Security Tools and Resources

Security Resources

Common Weakness Enumeration (CWE)

The CWE is a "list of software weaknesses." It catalogs and defines types of vulnerabilities, so that these can be easily discussed and addressed.

The common Weakness Enumeration (CWE) includes examples of code that have each been identified as having a specific software weakness.

The CWE is sponsored by MITRE, which also runs the CVE program (see below).

The National Vulnerability Database (NVD)

The National Vulnerability Database (NVD) is "a repository of standards-based vulnerability management data."

The NVD includes the Common Vulnerabilities and Exposures (CVE®) list, descriptions of these CVEs, other resources such as the Common Configuration Enumeration (CCE™), and links to security checklists.
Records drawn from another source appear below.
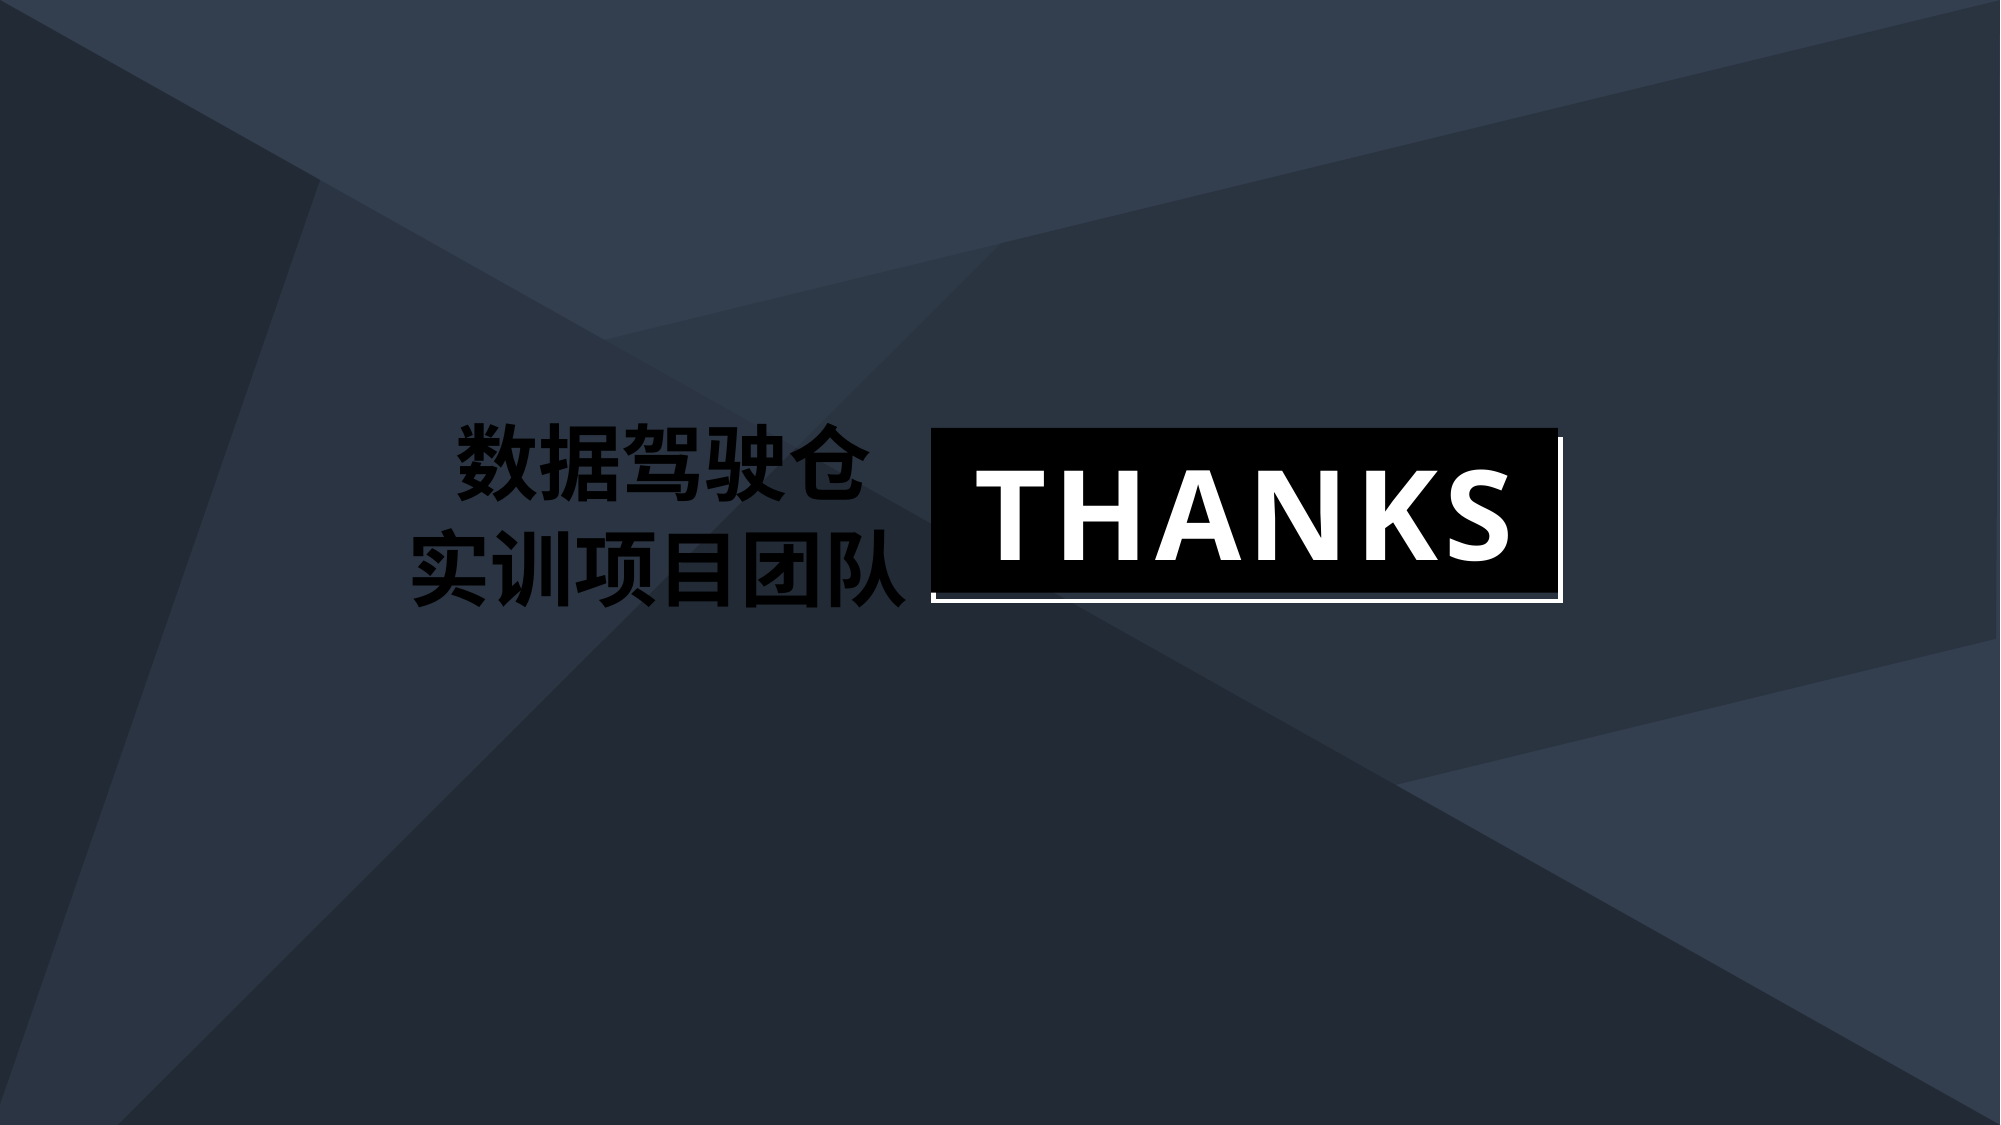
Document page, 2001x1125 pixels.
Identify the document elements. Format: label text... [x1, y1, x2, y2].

text_box 数据驾驶仓 [419, 403, 908, 519]
text_box 实训项目团队 [393, 509, 923, 625]
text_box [931, 427, 1561, 602]
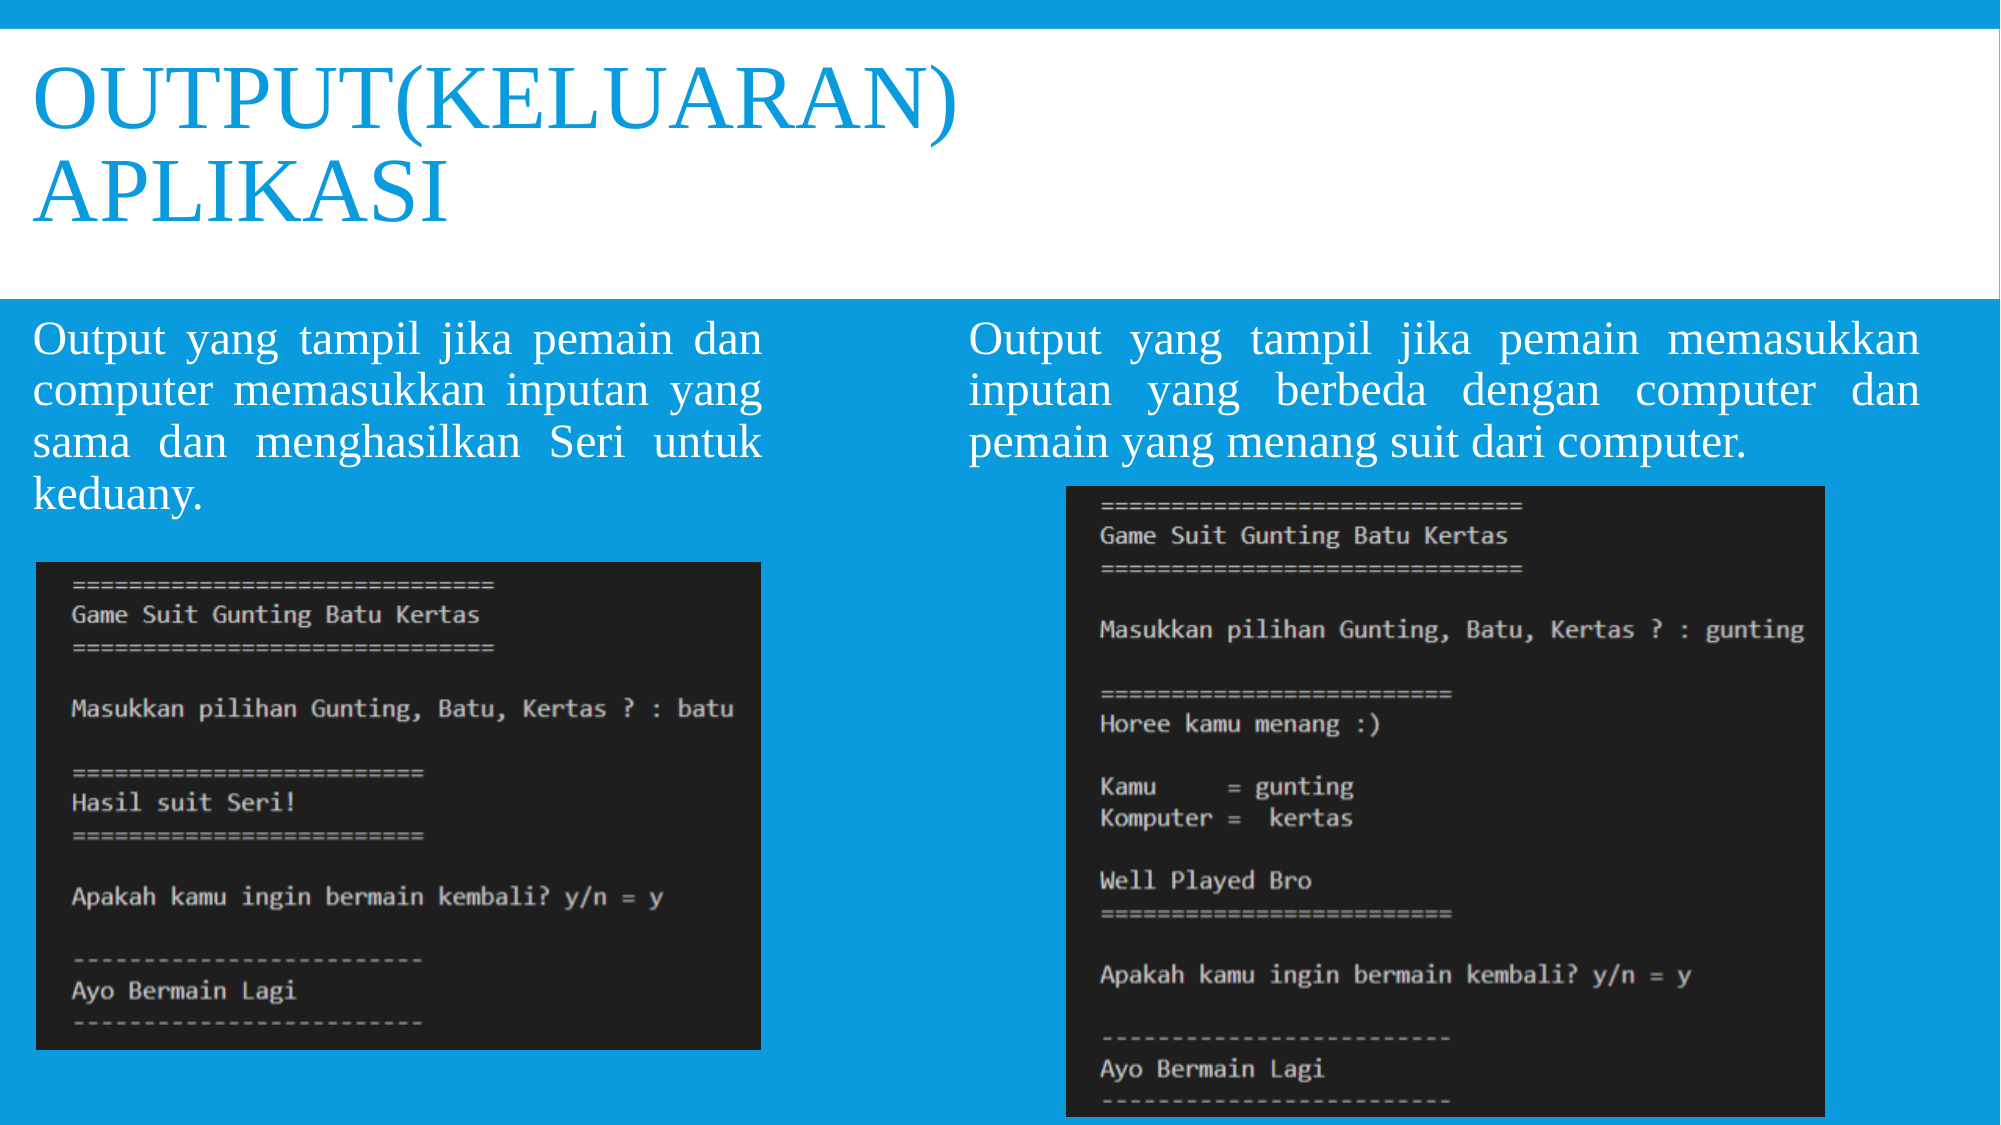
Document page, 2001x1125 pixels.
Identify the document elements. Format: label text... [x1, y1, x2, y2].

text_box Output yang tampil jika pemain dan computer memasukkan inputan yang sama dan menghasilkan Seri untuk keduany. [17, 305, 779, 541]
picture [37, 563, 760, 1049]
picture [1067, 487, 1824, 1116]
title OUTPUT(Keluaran) Aplikasi [17, 47, 1174, 247]
text_box Output yang tampil jika pemain memasukkan inputan yang berbeda dengan computer dan pemain yang menang suit dari computer. [953, 305, 1937, 475]
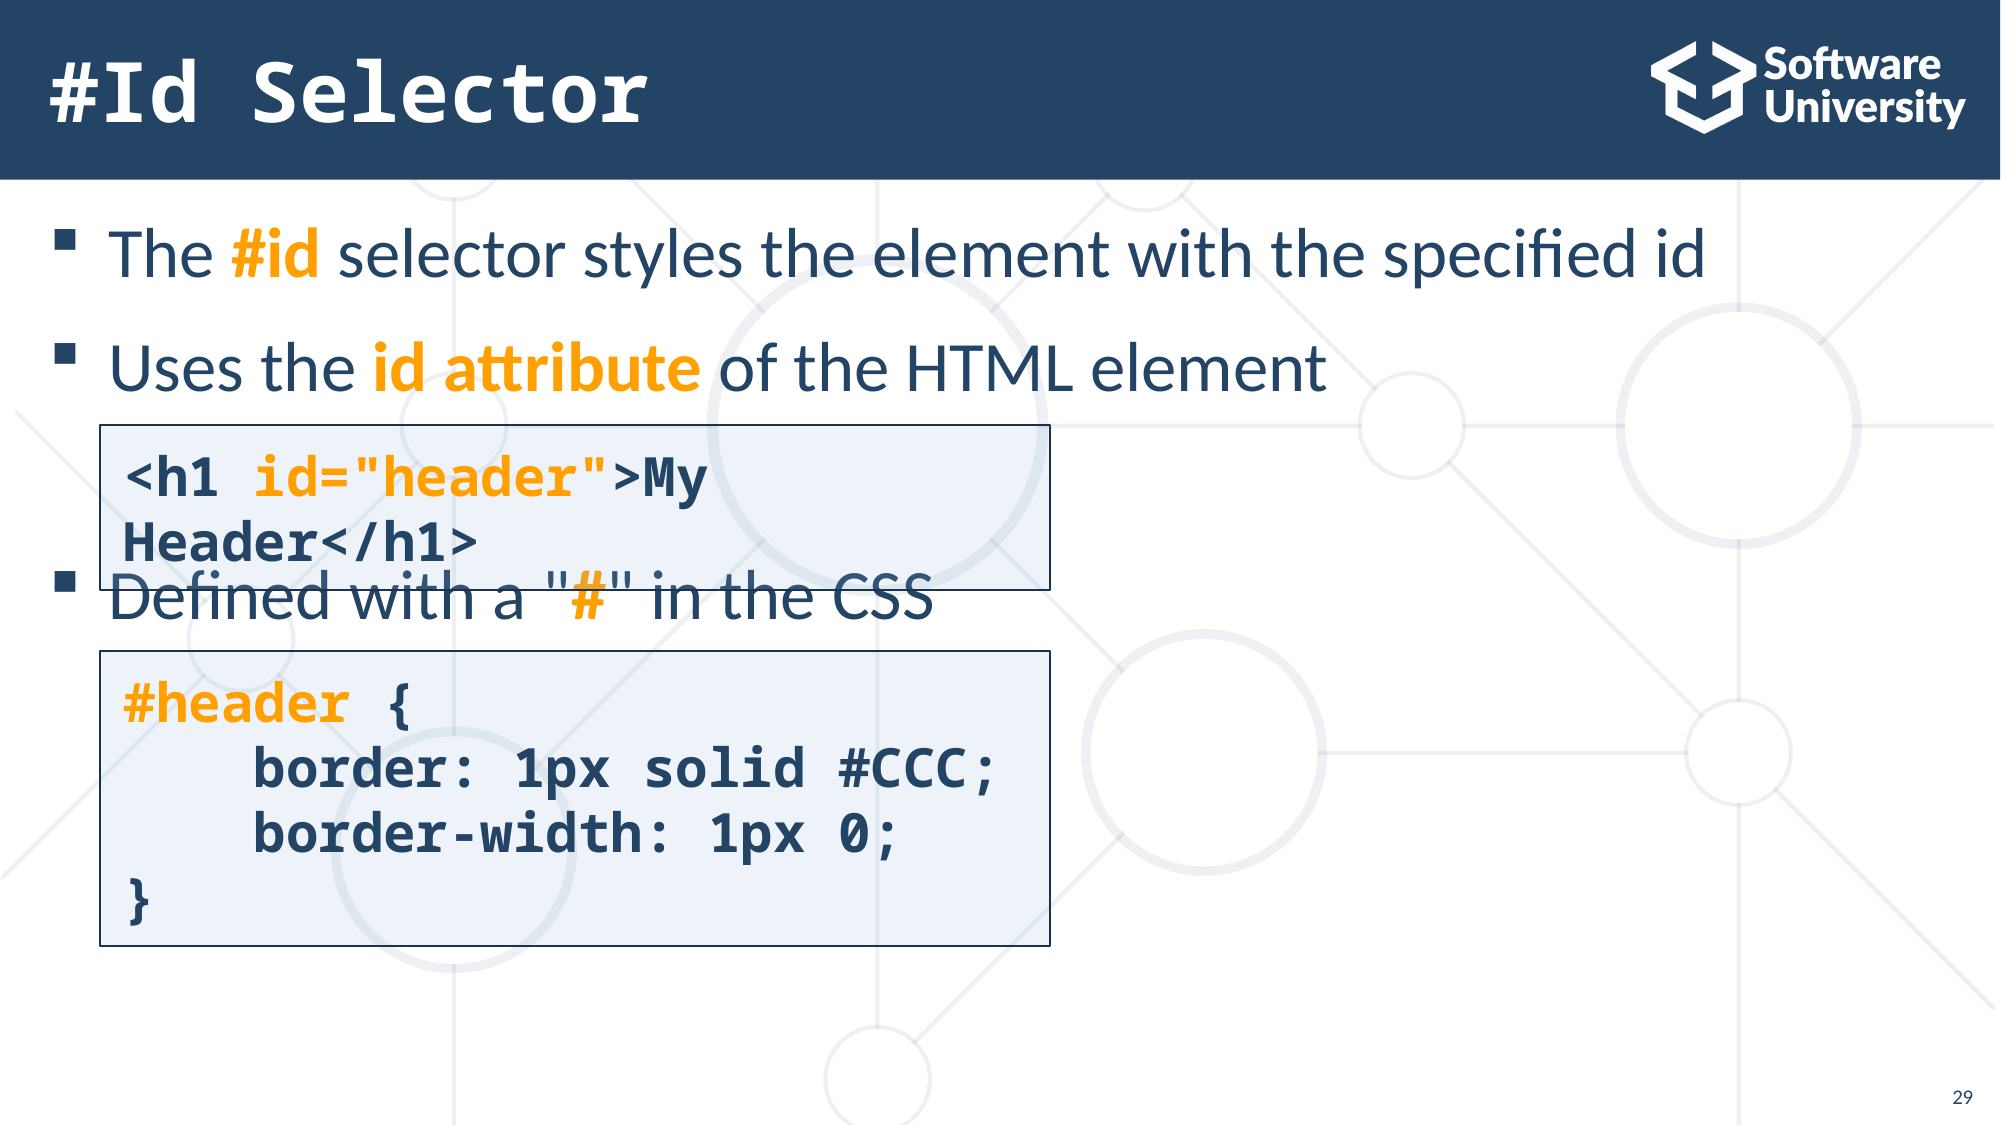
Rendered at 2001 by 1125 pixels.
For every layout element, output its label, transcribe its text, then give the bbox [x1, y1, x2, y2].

The CVE list includes "entries" for publicly known cybersecurity vulnerabilities. Each entry includes a unique identifier (CVE ID), details of the vulnerability, and links to related resources.

The Open Web Application Security Project (OWASP)

The Open Web Application Security Project (OWASP) is "an online community which produces freely-available articles, methodologies, documentation, tools, and technologies in the field of web application security."

OWASP's Top 10 list "is a classification of the most common attacks on the web," and provides guidance on how to mitigate these attacks.

The SANS Institute

The SANS Institute is "the most trusted and by far the largest source for information security training in the world."

SANS offers a variety of free resources, including the Global Information Assurance Certification (GIAC) program, a large library of whitepapers, and security tools.

The United States Computer Emergency Readiness Team (US-CERT)

US-CERT "coordinates defense against and responses to computer security threats within the United States."

They offer a variety of resources for both individuals and organizations, including security tips, guidance on malware removal, and information on current threats.

## Summary

There are a variety of resources available to individuals and organizations interested in learning more about cybersecurity. These resources include the Common Weakness Enumeration (CWE), the National Vulnerability

The Common Vulnerability Scoring System (CVSS)

The CVSS is a "industry open standard designed to convey the severity of vulnerabilities."

It consists of three metric groups: Base, Temporal, and Environmental. These groups are used to calculate a score between 0.0 and 10.0, with 10.0 being the most severe.

The Open Vulnerability Assessment System (OpenVAS)

OpenVAS is "a framework of several services and tools offering a comprehensive and powerful vulnerability scanning and management solution."

It is free and open source, and runs on Linux.

The Security Content Automation Protocol (SCAP)

The SCAP is "a method for using specific standards to enable automated vulnerability management, measurement, and policy compliance evaluation."

It consists of a set of open standards, which are used to "create security checklists, configuration baselines, and vulnerability signatures."

Summary

There are a variety of resources available to individuals and organizations interested in learning more about cybersecurity. These resources include the Common Vulnerability Scoring System (CVSS), the Open Vulnerability Assessment System (OpenVAS), and the Security Content Automation Protocol (SCAP). By using these resources, organizations can more effectively manage and respond to cybersecurity threats.